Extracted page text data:
-----

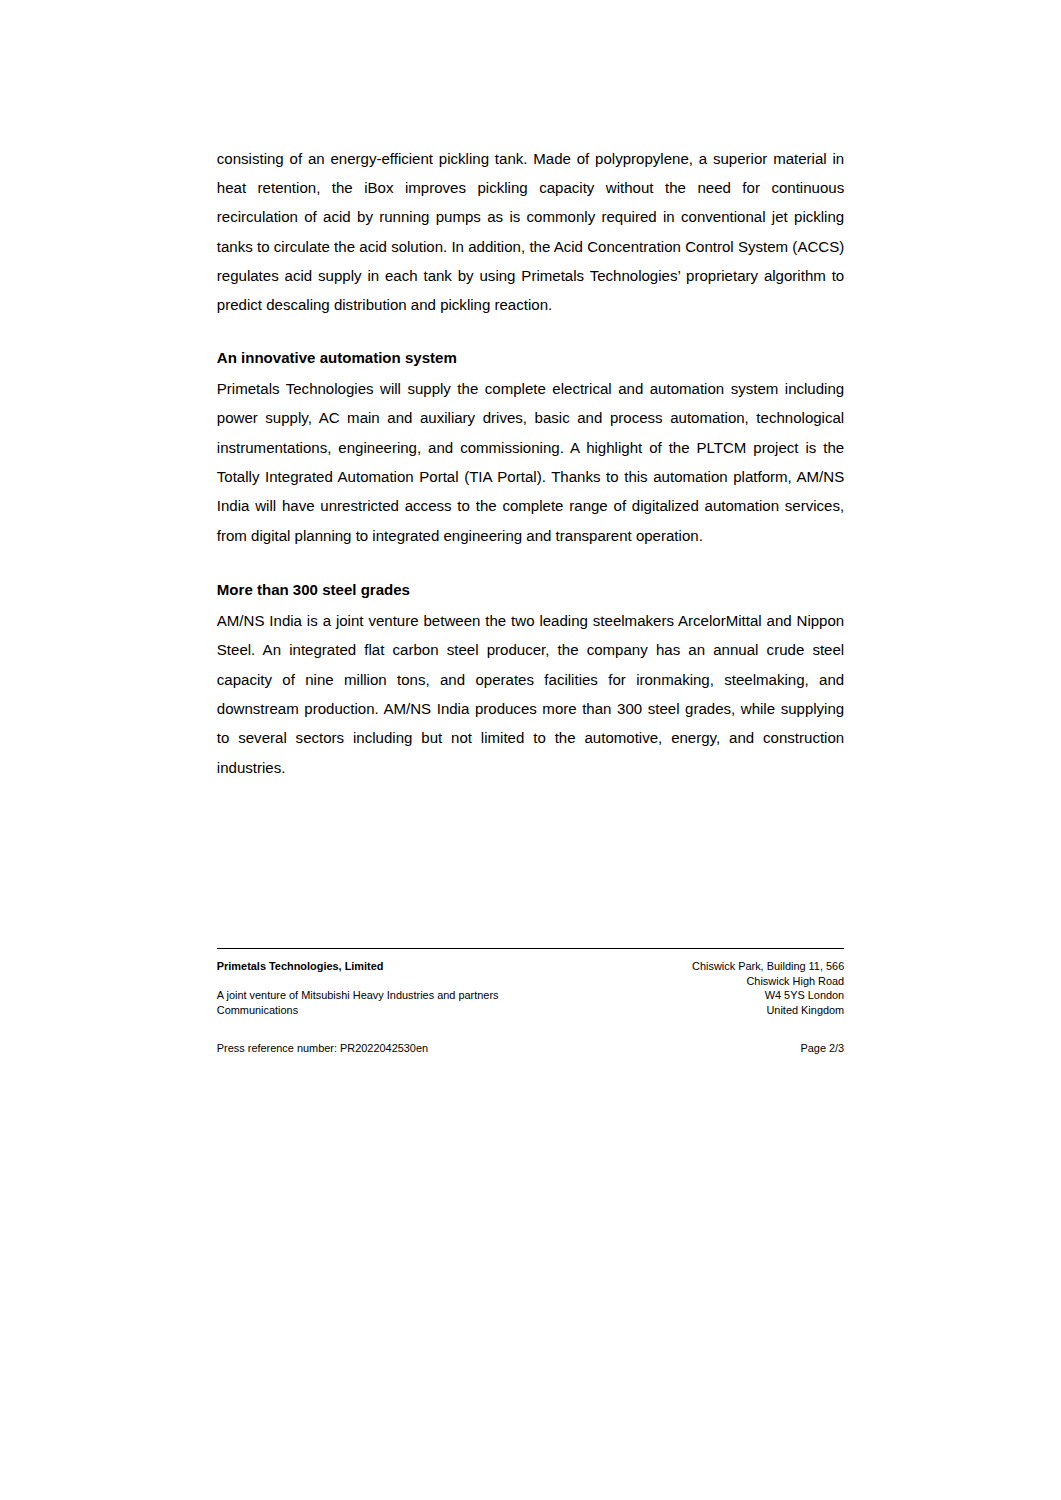consisting of an energy-efficient pickling tank. Made of polypropylene, a superior material in heat retention, the iBox improves pickling capacity without the need for continuous recirculation of acid by running pumps as is commonly required in conventional jet pickling tanks to circulate the acid solution. In addition, the Acid Concentration Control System (ACCS) regulates acid supply in each tank by using Primetals Technologies’ proprietary algorithm to predict descaling distribution and pickling reaction.
An innovative automation system
Primetals Technologies will supply the complete electrical and automation system including power supply, AC main and auxiliary drives, basic and process automation, technological instrumentations, engineering, and commissioning. A highlight of the PLTCM project is the Totally Integrated Automation Portal (TIA Portal). Thanks to this automation platform, AM/NS India will have unrestricted access to the complete range of digitalized automation services, from digital planning to integrated engineering and transparent operation.
More than 300 steel grades
AM/NS India is a joint venture between the two leading steelmakers ArcelorMittal and Nippon Steel. An integrated flat carbon steel producer, the company has an annual crude steel capacity of nine million tons, and operates facilities for ironmaking, steelmaking, and downstream production. AM/NS India produces more than 300 steel grades, while supplying to several sectors including but not limited to the automotive, energy, and construction industries.
| Primetals Technologies, Limited | Chiswick Park, Building 11, 566 Chiswick High Road |
| A joint venture of Mitsubishi Heavy Industries and partners Communications | W4 5YS London United Kingdom |
Press reference number: PR2022042530en Page 2/3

-----

Instructions to follow:
Transcribe every entry word for word, but omit the pictures.

Answer to the exercise:
consisting of an energy-efficient pickling tank. Made of polypropylene, a superior material in heat retention, the iBox improves pickling capacity without the need for continuous recirculation of acid by running pumps as is commonly required in conventional jet pickling tanks to circulate the acid solution. In addition, the Acid Concentration Control System (ACCS) regulates acid supply in each tank by using Primetals Technologies’ proprietary algorithm to predict descaling distribution and pickling reaction.
An innovative automation system
Primetals Technologies will supply the complete electrical and automation system including power supply, AC main and auxiliary drives, basic and process automation, technological instrumentations, engineering, and commissioning. A highlight of the PLTCM project is the Totally Integrated Automation Portal (TIA Portal). Thanks to this automation platform, AM/NS India will have unrestricted access to the complete range of digitalized automation services, from digital planning to integrated engineering and transparent operation.
More than 300 steel grades
AM/NS India is a joint venture between the two leading steelmakers ArcelorMittal and Nippon Steel. An integrated flat carbon steel producer, the company has an annual crude steel capacity of nine million tons, and operates facilities for ironmaking, steelmaking, and downstream production. AM/NS India produces more than 300 steel grades, while supplying to several sectors including but not limited to the automotive, energy, and construction industries.
| Primetals Technologies, Limited | Chiswick Park, Building 11, 566 Chiswick High Road |
| A joint venture of Mitsubishi Heavy Industries and partners Communications | W4 5YS London United Kingdom |
Press reference number: PR2022042530en Page 2/3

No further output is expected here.